In the meantime, yes, Larsen has to fight, make statements, and defend his title against anyone willing – and able – to face him. And that’s what it’s all about for him at this point.
Just fight. No matter where or against whom.
“When I first started fighting, I thought it would be cool to take a couple fights and get paid a little bit of money to punch some people in the head in front of friends and family, but I haven’t had my fingers crossed for anything,” he said. “If an opportunity comes up, that’s sweet, but I’m definitely taking things as they come. I’m not gonna be crushed if I don’t get the call from the UFC, I’m not gonna be crushed if I don’t get a fight. I’ve got a job, I’ve got everything else. If an opportunity comes up, I’ll jump at it, but it’s not like I’ve got my heart set on anything.”
So what is it about this game that makes him do it after all these years? A self-admitted “troubled youth,” Larsen battled through the loss of his father to cancer in 2008, and then found his way in life, eventually finding a home in a sport where he now owns a championship belt, a 7-2 record, and the power and potential to one day make it to the big show.
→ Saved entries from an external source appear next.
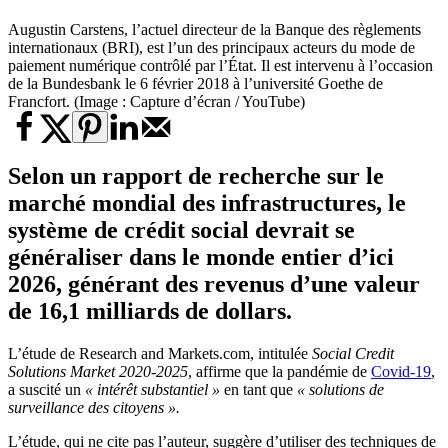
Augustin Carstens, l’actuel directeur de la Banque des règlements
internationaux (BRI), est l’un des principaux acteurs du mode de
paiement numérique contrôlé par l’État. Il est intervenu à l’occasion
de la Bundesbank le 6 février 2018 à l’université Goethe de
Francfort. (Image : Capture d’écran / YouTube)
Selon un rapport de recherche sur le
marché mondial des infrastructures, le
système de crédit social devrait se
généraliser dans le monde entier d’ici
2026, générant des revenus d’une valeur
de 16,1 milliards de dollars.
L’étude de Research and Markets.com, intitulée
Social Credit
Solutions Market 2020-2025
, affirme que la pandémie de
Covid-19
,
a suscité un
« intérêt substantiel »
en tant que
« solutions de
surveillance des citoyens ».
L’étude, qui ne cite pas l’auteur, suggère d’utiliser des techniques de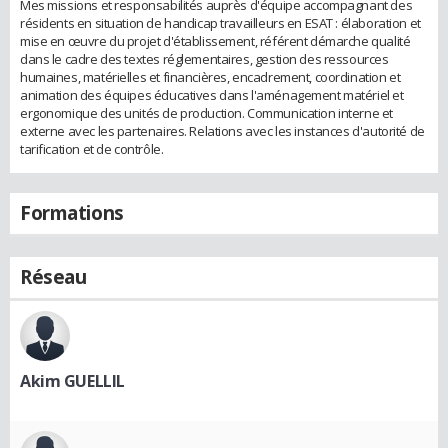
Mes missions et responsabilités auprès d'équipe accompagnant des
résidents en situation de handicap travailleurs en ESAT : élaboration et
mise en œuvre du projet d'établissement, référent démarche qualité
dans le cadre des textes réglementaires, gestion des ressources
humaines, matérielles et financières, encadrement, coordination et
animation des équipes éducatives dans l'aménagement matériel et
ergonomique des unités de production. Communication interne et
externe avec les partenaires. Relations avec les instances d'autorité de
tarification et de contrôle.
Formations
Réseau
Akim GUELLIL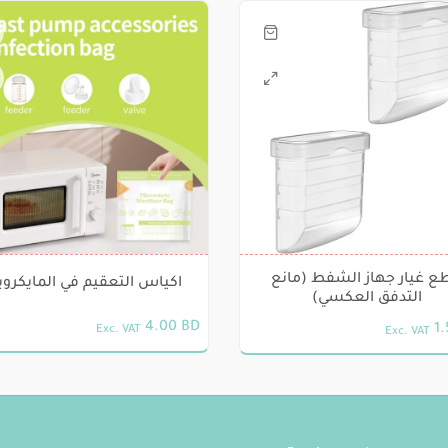
ع غيار جهاز الشفط (مانع
اكياس التعقيم في المايكرو
التدفق العكسي)
4.00
BD
1
Exc. VAT
Exc. VAT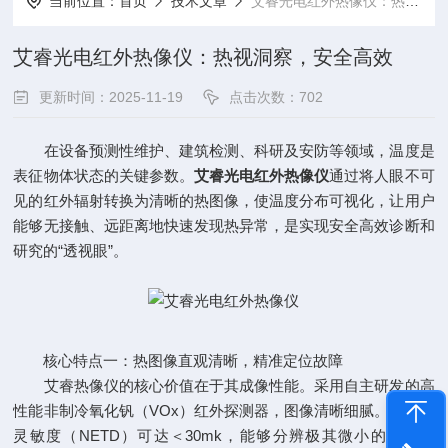
当前位置：
首页
技术文章
艾睿光电红外热像仪：热视洞察，安全高效
艾睿光电红外热像仪：热视洞察，安全高效
更新时间：2025-11-19
点击次数：702
在设备预测性维护、建筑检测、科研及安防等领域，温度是
表征物体状态的关键参数。
艾睿光电红外热像仪
通过将人眼不可
见的红外辐射转换为清晰的热图像，使温度分布可视化，让用户
能够无接触、远距离地快速发现热异常，是实现安全高效诊断和
研究的“透视眼”。
核心特点一：热图像直观清晰，精准定位故障
艾睿热像仪的核心价值在于其成像性能。采用自主研发的高
性能非制冷氧化钒（VOx）红外探测器，图像清晰细腻。其高热
灵敏度（NETD）可达＜30mk，能够分辨极其微小的温差变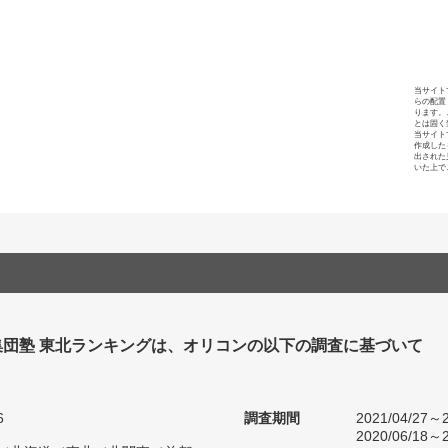
当サイト
らの配置
ります。
とは固く
当サイト
作成した
出された
いた上で
集団塾 東北ランキングは、オリコンの以下の調査に基づいて
6
調査期間
2021/04/27～2
2020/06/18～2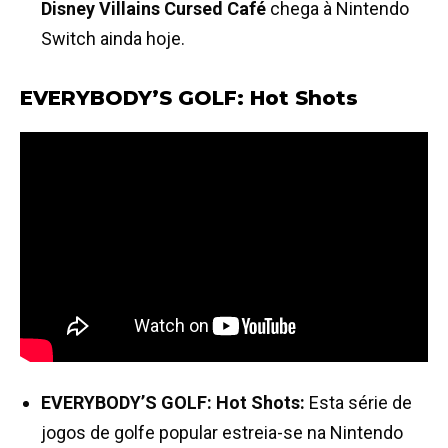
Disney Villains Cursed Café
chega à Nintendo
Switch ainda hoje.
EVERYBODY’S GOLF: Hot Shots
EVERYBODY’S GOLF: Hot Shots:
Esta série de
jogos de golfe popular estreia-se na Nintendo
“My main motivator is working towards a goal of this caliber,” he said. “My life is better and I’m a better person when I’ve got a fight in the cards. I’m in the gym, I’m training, I’m focused, I’m working towards something. It changes my entire lifestyle and my day-to-day to be working towards something like this. With other things, I don’t really have that passion and that motivation. I work on an oil rig; I’m not trying to save the world by digging up dinosaurs. I don’t get behind anything the way I get behind fighting, and I think the benefits of that has in my life make all the sacrifice worth it.”
Doesn’t want to save the world by working on an oil rig? Didn’t he ever see Armageddon?
“I never want to be in charge of my own oxygen supply,” he laughs.